Siempre que Alex, mi muy querido hijo,
bendito regalo de Asun, mi segunda esposa, corría demasiado siendo jovencito,
manejando desde los dieciséis años, confiado en todo y en todos, yo le
reconvenía pensando siempre en la muerte de Moguel. Tal vez el impacto de esa
muerte en mi vida evitó que le sucediera lo mismo a Alex a través de mis
regaños.
Este hijo mío como buen zurdo
(ambidiestro) que es, tiene reflejos rapidísimos y un campo visual periférico
mayor que la mayoría de los mortales. Esto es un don, pero también lleva a los
adolescentes zurdos a la muerte violenta.

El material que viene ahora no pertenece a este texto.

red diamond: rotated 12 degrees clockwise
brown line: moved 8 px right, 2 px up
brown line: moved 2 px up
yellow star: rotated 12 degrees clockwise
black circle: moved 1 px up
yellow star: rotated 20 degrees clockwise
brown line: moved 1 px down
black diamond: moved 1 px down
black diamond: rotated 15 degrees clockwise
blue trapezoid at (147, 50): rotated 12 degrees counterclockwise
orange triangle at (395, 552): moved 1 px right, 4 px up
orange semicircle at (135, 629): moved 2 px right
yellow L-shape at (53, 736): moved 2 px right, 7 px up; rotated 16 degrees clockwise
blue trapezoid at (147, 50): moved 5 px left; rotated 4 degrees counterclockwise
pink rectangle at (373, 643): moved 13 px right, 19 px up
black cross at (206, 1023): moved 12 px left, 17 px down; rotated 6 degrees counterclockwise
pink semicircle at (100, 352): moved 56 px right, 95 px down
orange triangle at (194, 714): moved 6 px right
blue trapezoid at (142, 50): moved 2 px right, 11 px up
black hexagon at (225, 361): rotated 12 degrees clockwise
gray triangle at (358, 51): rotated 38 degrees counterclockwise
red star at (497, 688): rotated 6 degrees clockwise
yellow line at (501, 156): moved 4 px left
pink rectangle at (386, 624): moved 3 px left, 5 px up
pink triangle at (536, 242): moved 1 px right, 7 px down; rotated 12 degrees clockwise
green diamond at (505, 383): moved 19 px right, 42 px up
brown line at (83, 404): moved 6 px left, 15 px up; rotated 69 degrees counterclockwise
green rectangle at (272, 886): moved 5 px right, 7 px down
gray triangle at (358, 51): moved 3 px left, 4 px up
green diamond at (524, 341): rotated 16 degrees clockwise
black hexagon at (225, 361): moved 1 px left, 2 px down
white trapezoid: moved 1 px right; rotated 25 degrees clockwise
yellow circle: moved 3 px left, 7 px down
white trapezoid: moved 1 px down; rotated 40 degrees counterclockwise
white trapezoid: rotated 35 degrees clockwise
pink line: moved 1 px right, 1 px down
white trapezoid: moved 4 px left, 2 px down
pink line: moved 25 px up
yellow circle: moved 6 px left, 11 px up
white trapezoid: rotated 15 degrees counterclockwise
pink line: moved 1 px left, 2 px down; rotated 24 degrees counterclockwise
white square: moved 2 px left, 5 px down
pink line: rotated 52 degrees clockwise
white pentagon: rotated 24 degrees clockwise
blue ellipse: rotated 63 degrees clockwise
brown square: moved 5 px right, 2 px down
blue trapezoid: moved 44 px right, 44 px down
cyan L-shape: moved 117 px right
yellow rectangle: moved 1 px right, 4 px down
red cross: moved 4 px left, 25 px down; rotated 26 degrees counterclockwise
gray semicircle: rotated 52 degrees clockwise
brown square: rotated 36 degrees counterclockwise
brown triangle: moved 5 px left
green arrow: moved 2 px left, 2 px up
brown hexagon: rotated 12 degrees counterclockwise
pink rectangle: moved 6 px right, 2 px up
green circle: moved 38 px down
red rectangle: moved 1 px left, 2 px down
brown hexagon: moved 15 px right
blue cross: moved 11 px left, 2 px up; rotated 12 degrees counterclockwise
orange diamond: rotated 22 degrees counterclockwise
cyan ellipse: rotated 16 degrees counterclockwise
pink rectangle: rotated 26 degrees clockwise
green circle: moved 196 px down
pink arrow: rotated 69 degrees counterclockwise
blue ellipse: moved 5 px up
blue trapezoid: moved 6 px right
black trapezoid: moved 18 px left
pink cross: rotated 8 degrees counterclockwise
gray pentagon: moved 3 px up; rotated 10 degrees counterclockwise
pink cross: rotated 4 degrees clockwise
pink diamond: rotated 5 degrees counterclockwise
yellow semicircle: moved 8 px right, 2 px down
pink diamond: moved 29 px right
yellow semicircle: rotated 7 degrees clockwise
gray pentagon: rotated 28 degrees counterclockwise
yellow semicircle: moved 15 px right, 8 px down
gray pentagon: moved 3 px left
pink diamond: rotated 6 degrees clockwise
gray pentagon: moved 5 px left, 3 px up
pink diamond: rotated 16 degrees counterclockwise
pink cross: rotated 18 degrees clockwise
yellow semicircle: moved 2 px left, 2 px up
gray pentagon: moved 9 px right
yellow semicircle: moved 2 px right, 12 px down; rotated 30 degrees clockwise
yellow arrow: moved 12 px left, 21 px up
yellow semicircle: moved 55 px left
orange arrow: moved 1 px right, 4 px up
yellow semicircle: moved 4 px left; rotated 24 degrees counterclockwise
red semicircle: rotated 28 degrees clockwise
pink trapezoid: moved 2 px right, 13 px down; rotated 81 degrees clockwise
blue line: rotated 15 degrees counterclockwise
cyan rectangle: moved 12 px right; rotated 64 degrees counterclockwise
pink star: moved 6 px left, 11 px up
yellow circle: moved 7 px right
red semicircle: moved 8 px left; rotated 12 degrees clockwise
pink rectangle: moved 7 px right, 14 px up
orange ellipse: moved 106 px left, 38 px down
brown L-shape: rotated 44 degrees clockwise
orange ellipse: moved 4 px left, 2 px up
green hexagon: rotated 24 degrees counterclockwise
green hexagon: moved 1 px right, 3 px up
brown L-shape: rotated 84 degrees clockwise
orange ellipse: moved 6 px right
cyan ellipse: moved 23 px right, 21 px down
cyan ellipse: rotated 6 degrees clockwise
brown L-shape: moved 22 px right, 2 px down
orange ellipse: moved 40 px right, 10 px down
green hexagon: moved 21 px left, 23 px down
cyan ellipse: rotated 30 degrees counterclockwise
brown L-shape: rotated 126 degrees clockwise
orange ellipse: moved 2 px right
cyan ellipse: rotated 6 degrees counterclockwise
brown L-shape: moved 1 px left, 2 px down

Como quiera que sea: bendito seas Arturo,
quien seguramente estarás esperándome jugando ajedrez de primerísima fuerza con
san Tigran Petrosian, el venerable Mijail Thal y el beato Raúl Capablanca;
haciéndote querer por los grandes comandantes Moisés y Pedro apóstol (sin hacer
menos a todo el estado mayor con Buda, Mahoma, Confucio y Lao Tse entre todos
ellos). Espero que no les hayas tumbado las anginas a las once mil vírgenes
después de convencerlas de darte algo de su cuerpo cantándoles serenata como bien sabías hacerlo
(¿te acuerdas cuando el pinche loco de Sánchez Garibay les hizo la circuncisión,
una noche él solo, a los once cadetes del pelotón de guardia, en las camas del
cuarto de la ‘guardia en prevención’?).
Ustedes disculpen pero se me antojó poner una nota alegre ante cierto tipo de
muerte. De la muerte no nuestra sino de la que arrastra con nuestros jóvenes
seres amados. Esto es reacción natural entre nosotros los mexicanos para no
cagarnos de miedo y de dolor.
Yo creo conocerme y estoy convencido de
que soy miedoso. Le tengo miedo a la tortura larga como la que describe Vargas
Llosa en ‘La Fiesta del Chivo’ donde relata, estremecedoramente, cómo aquellos
sótanos nicaragüenses del tiempo de los Somoza olían a loción Vetiver que
derramaban para que los sicarios pudieran seguir trabajando horas y horas entre
el olor a cagada y carne chamuscada en duros y elaborados tormentos de días y
días de duración. Le tengo miedo a quedar totalmente paralítico, pero
saludable; tanto que estoy apalabrado con quién me ayude a morir y salir de ese
larguísimo y pavoroso encierro …pero no hay nada a lo que le tenga más miedo
que a la muerte de una hija, de un hijo o de un nieto.